Au cours des dernières semaines, des formations ont disputé des matchs avec des effectifs réduits. Elles ne pouvaient se tourner du côté de leur club-école en raison des problèmes que cela aurait occasionnés au plafond salarial.

On est en mesure de s’interroger à savoir si, avec l’escouade de réserve, on aurait décommandé autant de matchs.

La question se pose

Ne devrait-on pas alors étudier la possibilité d’une escouade de réserve en permanence ?

Dans les prochaines semaines, un problème majeur se dressera avec un nouveau calendrier des matchs. Les équipes devront disputer plusieurs rencontres, parfois cinq dans la même semaine.  

On peut s’attendre à ce que le virus continue à faire des ravages. De plus, un calendrier modifié et assurément plus exigeant créera sans doute de la congestion à l’infirmerie.

N’oublions pas que les équipes des circuits inférieurs sont également touchées par le virus, ce qui complique davantage le travail des directeurs généraux.

Un exemple : il y a trois semaines, les Bruins de Boston ont été incapables d’obtenir du renfort de leur équipe de la Ligue américaine, les Bruins de Providence, parce que cette formation avait cessé ses activités quelques jours en raison du virus.

Situation différente

Quelques joueurs ont affirmé que la Ligue nationale de hockey devrait imiter la NFL et la NBA relativement au protocole de la COVID-19. Qu’on devrait inviter les patineurs à passer le test tous les trois jours plutôt que tous les jours.

Steve Yzerman a été le premier à soumettre cette idée. Des joueurs ont appuyé les commentaires du grand patron des Red Wings de Detroit, affirmant que la NFL n’a annulé aucun match jusqu’ici et que la NBA a permis à des équipes de disputer des matchs avec seulement quatre joueurs réguliers parmi les effectifs.

DONNÉES SOURCES:
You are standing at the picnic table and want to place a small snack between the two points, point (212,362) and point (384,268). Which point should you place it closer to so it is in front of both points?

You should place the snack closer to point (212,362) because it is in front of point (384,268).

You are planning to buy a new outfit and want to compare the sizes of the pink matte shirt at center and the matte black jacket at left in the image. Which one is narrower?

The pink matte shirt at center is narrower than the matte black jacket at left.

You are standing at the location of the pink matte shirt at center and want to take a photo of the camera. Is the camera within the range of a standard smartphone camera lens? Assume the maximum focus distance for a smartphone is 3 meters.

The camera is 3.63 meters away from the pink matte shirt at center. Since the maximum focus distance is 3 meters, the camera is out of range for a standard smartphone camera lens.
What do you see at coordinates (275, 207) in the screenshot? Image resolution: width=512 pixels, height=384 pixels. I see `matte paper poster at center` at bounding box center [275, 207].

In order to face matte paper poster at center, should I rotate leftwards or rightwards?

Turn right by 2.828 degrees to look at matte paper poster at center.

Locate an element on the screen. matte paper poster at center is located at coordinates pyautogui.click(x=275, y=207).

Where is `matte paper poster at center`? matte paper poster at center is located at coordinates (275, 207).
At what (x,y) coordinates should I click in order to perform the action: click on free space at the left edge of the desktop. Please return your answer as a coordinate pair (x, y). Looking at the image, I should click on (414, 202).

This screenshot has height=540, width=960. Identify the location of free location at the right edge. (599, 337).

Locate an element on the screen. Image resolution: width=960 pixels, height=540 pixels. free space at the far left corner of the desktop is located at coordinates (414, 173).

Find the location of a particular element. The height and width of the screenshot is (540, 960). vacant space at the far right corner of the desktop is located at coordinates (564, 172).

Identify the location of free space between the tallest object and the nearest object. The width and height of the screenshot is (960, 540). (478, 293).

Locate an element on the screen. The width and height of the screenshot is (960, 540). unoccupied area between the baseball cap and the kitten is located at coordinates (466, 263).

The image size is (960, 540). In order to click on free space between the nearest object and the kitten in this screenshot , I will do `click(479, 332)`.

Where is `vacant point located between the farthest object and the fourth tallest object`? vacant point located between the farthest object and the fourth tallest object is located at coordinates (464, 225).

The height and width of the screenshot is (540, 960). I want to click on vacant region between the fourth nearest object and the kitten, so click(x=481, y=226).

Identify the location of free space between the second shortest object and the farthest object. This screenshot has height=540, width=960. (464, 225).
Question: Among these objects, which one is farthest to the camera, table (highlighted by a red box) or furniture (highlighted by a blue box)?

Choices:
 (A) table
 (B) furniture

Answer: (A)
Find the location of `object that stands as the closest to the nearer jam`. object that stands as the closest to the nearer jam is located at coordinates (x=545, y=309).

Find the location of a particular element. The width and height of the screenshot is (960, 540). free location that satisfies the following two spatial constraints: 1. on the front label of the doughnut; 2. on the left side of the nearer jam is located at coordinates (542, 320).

TRAVAIL À RÉALISER:
(A) Reproduisez fidèlement le passage de l'extrait sur le hockey et la COVID-19 qui s'ouvre sur les mots contenant « Situation différente » et se clôt sur « tous les jours. ».
(B) D'après l'extrait sur le hockey et la COVID-19, qui a été le premier à proposer que les joueurs passent le test tous les trois jours ?
Les entrées n'interviennent en rien ici.

RÉPONSES FOURNIES:
(A)
Situation différente

Quelques joueurs ont affirmé que la Ligue nationale de hockey devrait imiter la NFL et la NBA relativement au protocole de la COVID-19. Qu’on devrait inviter les patineurs à passer le test tous les trois jours plutôt que tous les jours.

(B) Steve Yzerman, le grand patron des Red Wings de Detroit.